When the electromagnets cause the cam ring 1746 to move to its rearward position in the second mode of operation (FIG. 18B), the cam surface 1746 of the cam ring 1724 engages the cam surface 1744 of the actuator pin 1748, causing the actuator pin 1748 to move downward in the bore 1727 in the anvil 1718 against the biasing force of the spring 1726. As the actuator pin 1748 is moved downward, the lever pin 1732 pivots in a counter clockwise direction CCW about pivot end 1750, causing the retainer pin 1724 to be moved radially inward to a retracted or release position. Once the retainer pin 1724 is in the release position, the socket wrench can he removed from the square socket drive 1718 a. When cam ring 1724 moves to its forward axial position in the first mode of operation (FIG. 18A), the spring 1726 causes the actuator pin 1748 to move upward, causing the lever pin 1730 to rotate in a clockwise direction CW so that the retainer pin 1724 extends in an engaged position.

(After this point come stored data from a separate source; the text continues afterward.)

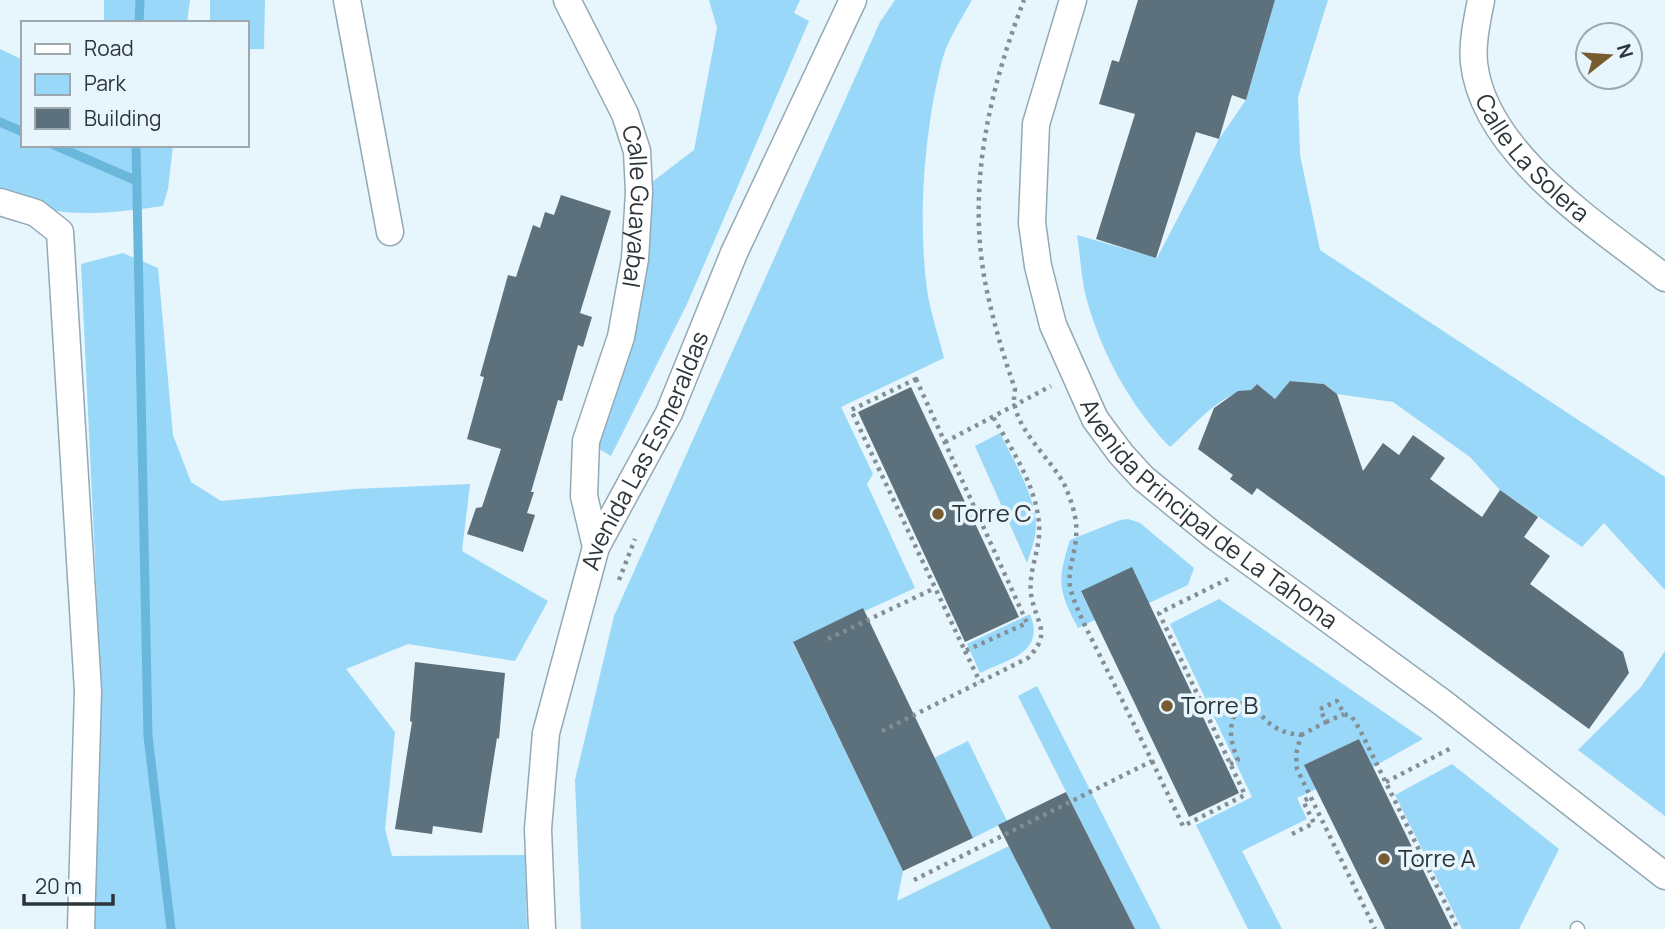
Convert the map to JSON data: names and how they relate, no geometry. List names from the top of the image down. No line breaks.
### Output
{"streets":{"street":["Calle La Solera","Calle Guayabal","Avenida Las Esmeraldas","Avenida Principal de La Tahona"]},"crossings":[["Calle Guayabal","Avenida Las Esmeraldas"]],"places":["Torre C","Torre B","Torre A"],"legend":["Road","Park","Building"],"scale_bar":"20 m","north":"right"}
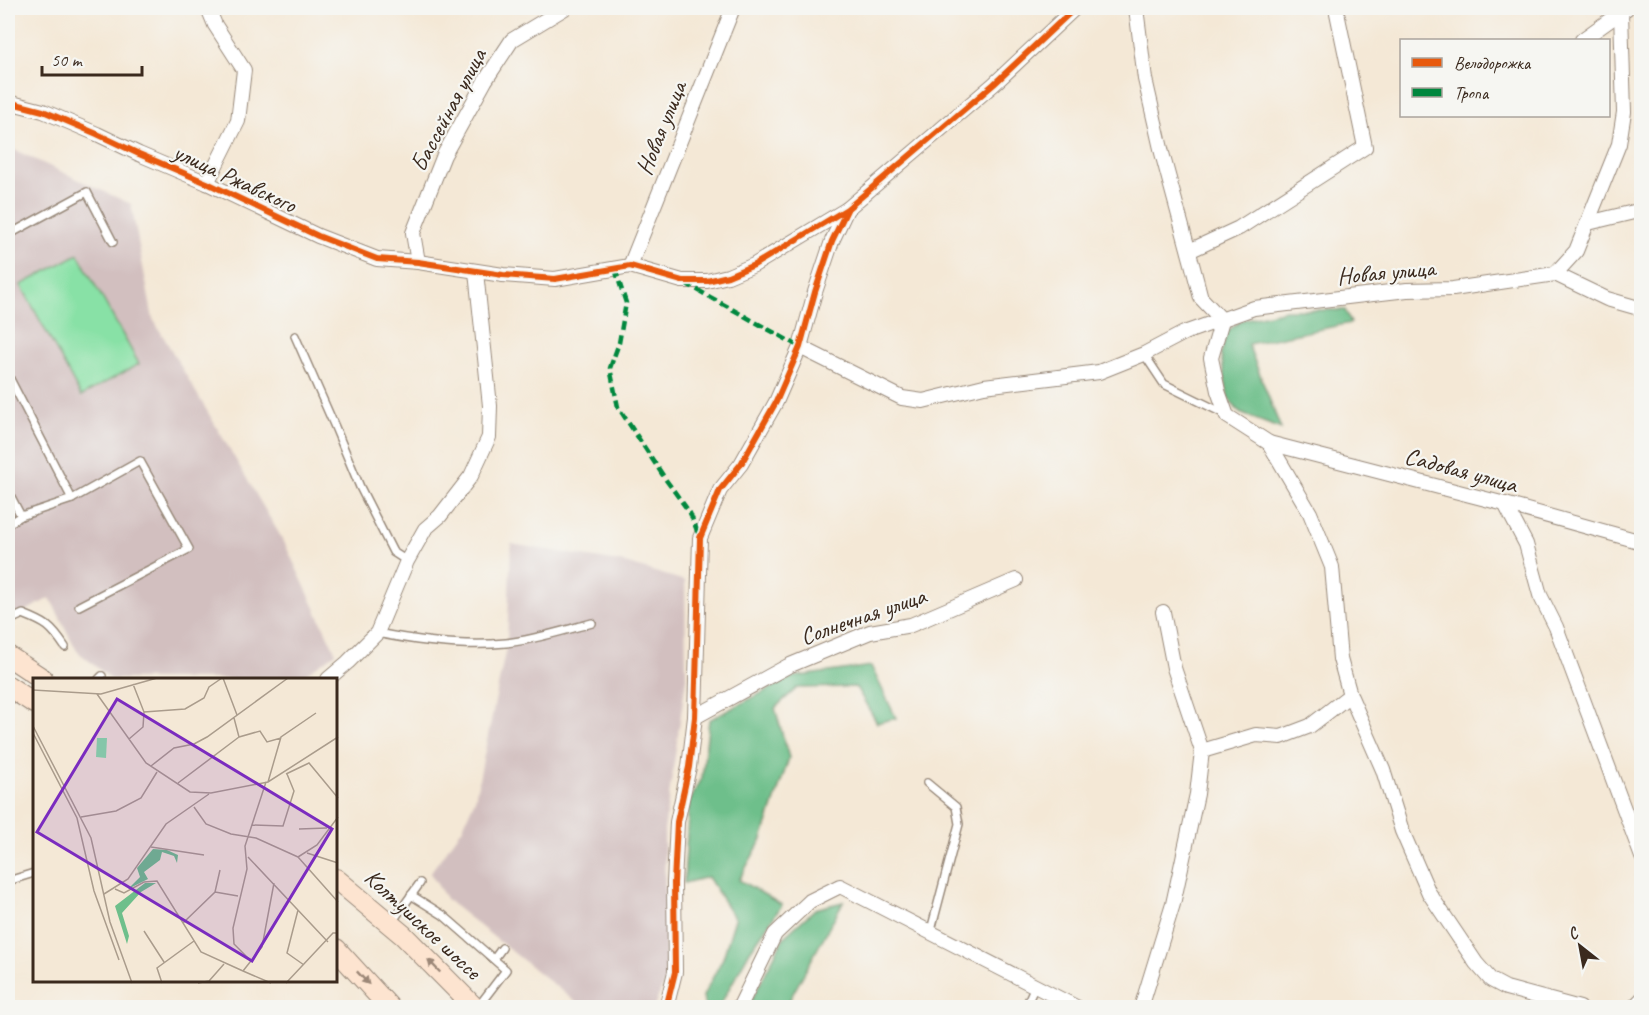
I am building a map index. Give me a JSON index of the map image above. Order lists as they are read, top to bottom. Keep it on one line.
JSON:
{"streets":{"main road":["Колтушское шоссе"],"street":["Бассейная улица","Новая улица","улица Ржавского","Садовая улица","Солнечная улица"]},"crossings":[["Бассейная улица","улица Ржавского"],["Новая улица","улица Ржавского"]],"legend":["Велодорожка","Тропа"],"scale_bar":"50 m","north":"top left"}
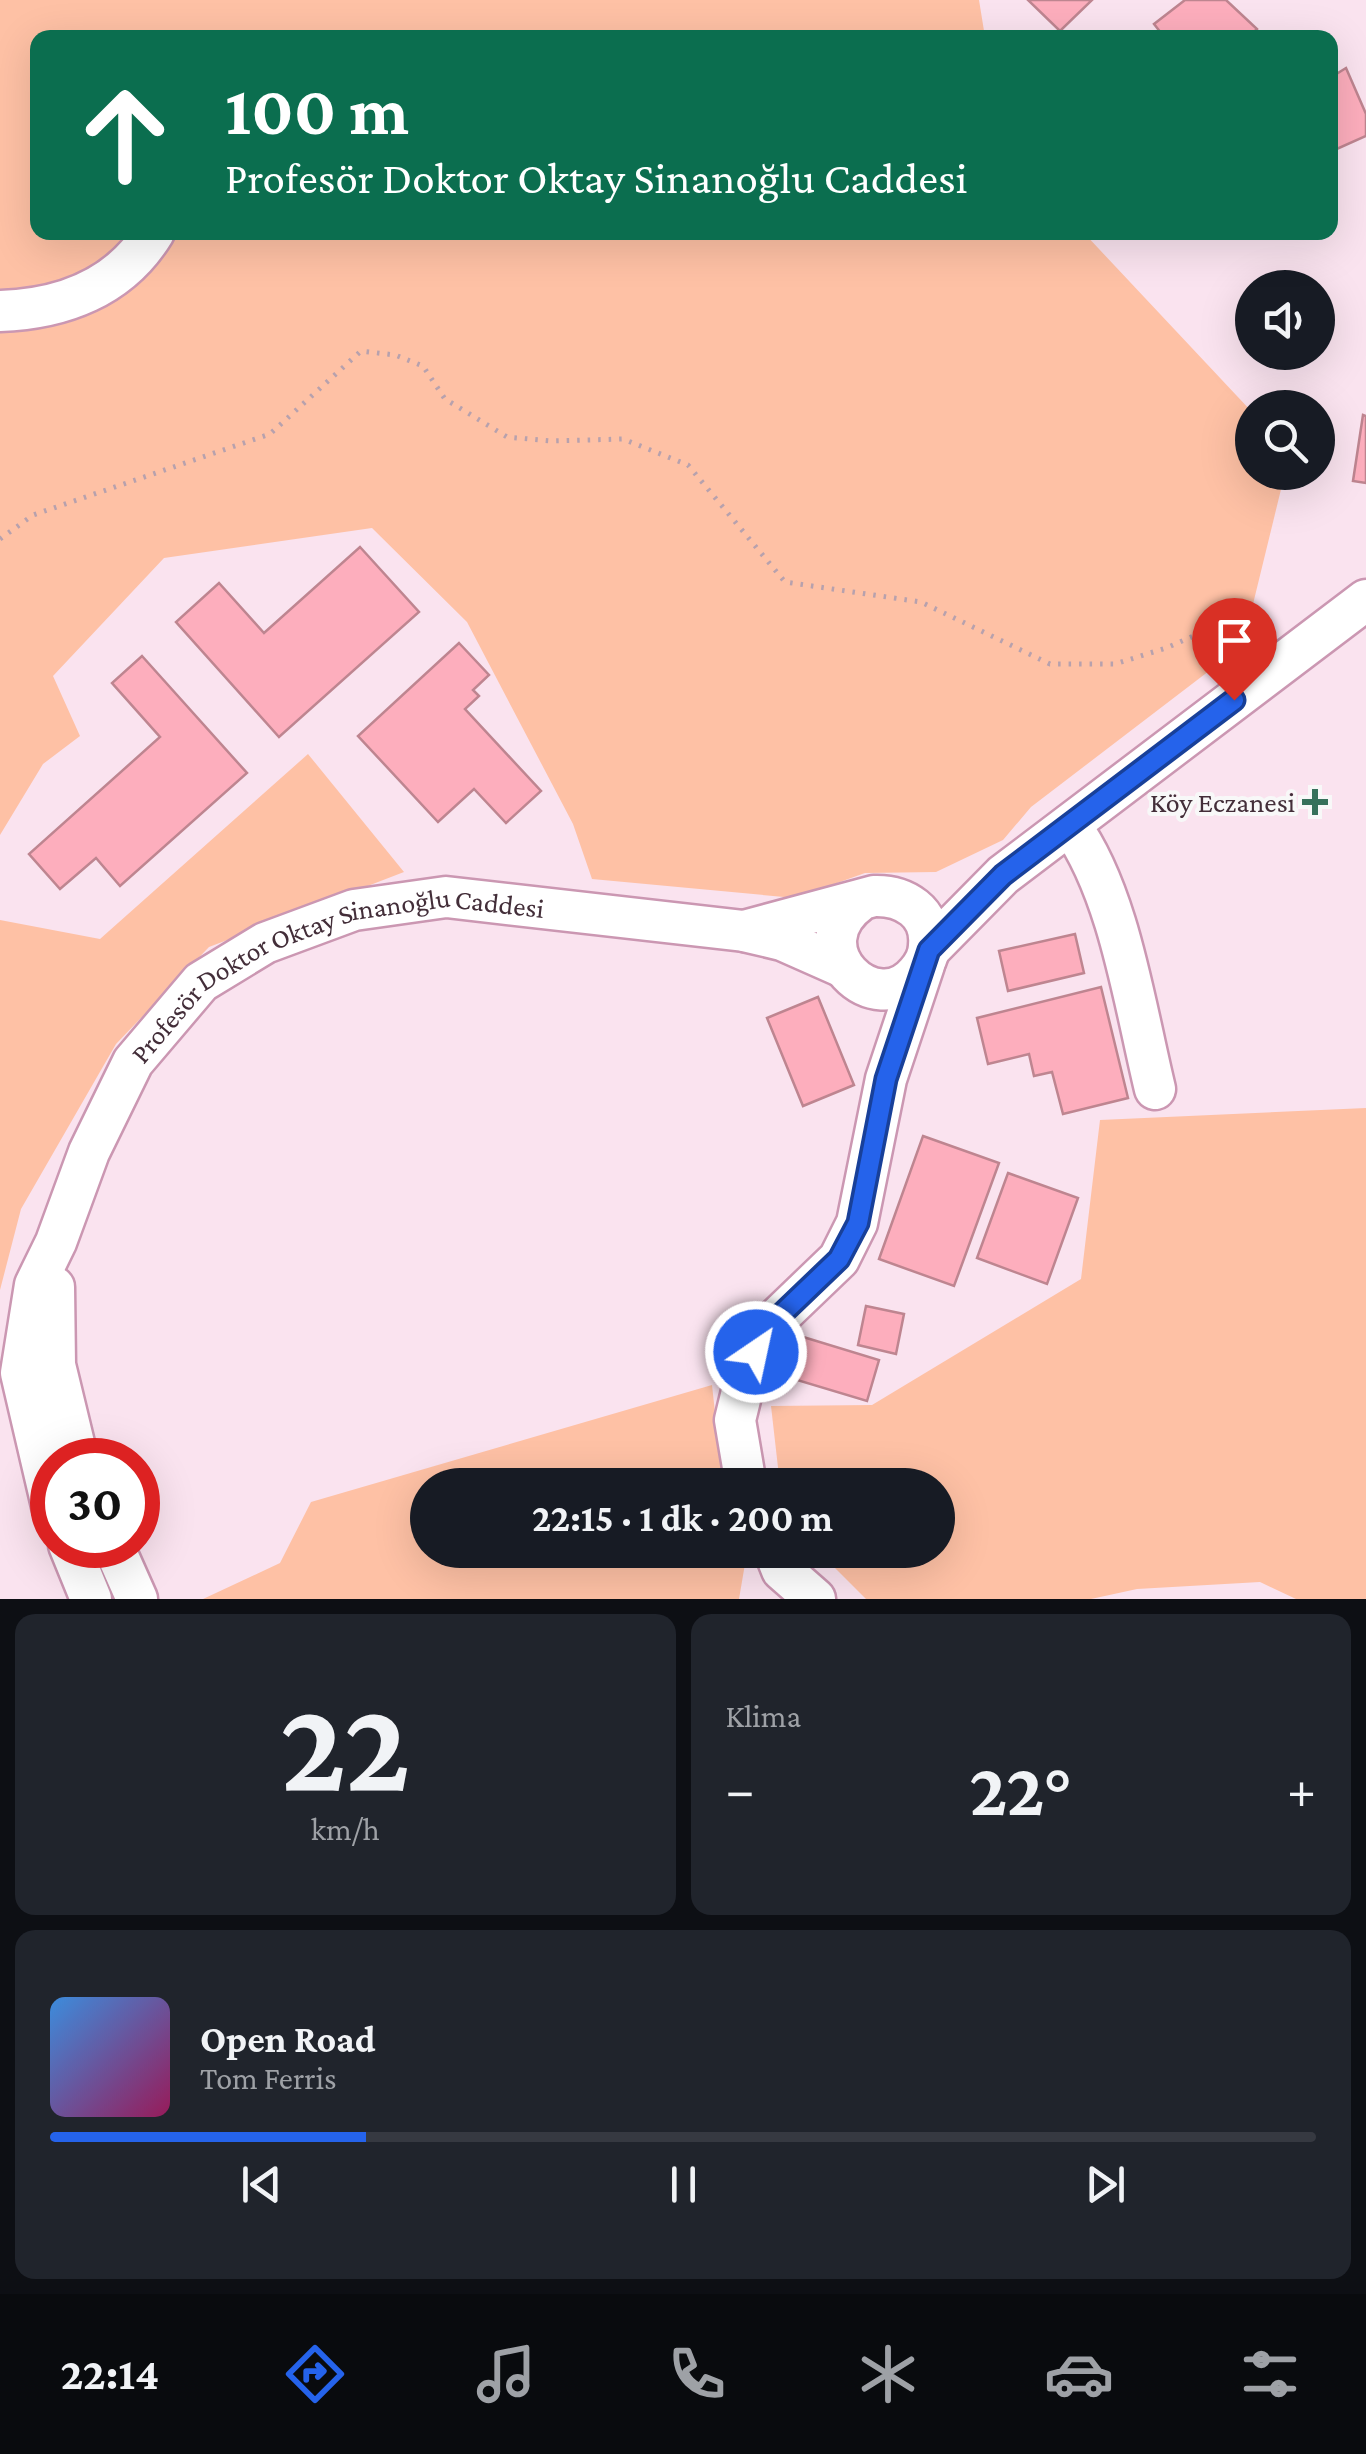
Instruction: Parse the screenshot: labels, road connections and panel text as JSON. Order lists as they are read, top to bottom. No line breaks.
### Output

The first and second electromagnetic coils 1766, 1770 can be electrically connected to the tool battery or an alternative power source such as an A/C power source by a control circuit, such as one of the control circuits described above. A user-actuatable switch for controlling movement of the cam ring 1740 by the electromagnets can be placed at one or more of multiple different locations on the power tool 1710, as indicated by the X's in FIG. 17. Thus, the socket release mechanism can be controlled from virtually any location on the tool. It should be understood that this type of electromechanical socket release mechanism can be used with any of the other disclosed embodiments for a socket release mechanism described in U.S. patent application Ser. No. 13/494,325.
Numerous other modifications may be made to the exemplary implementations described above. For example, any of the above-described combinations of permanent magnet and electromagnetic assemblies may he exchanged from any of the other combinations. The above-described electromagnetic assemblies for moving actuators can be used for any other applications or designs of power tools that require movement of actuators among two or more positions. These and other implementations are within the scope of the following claims.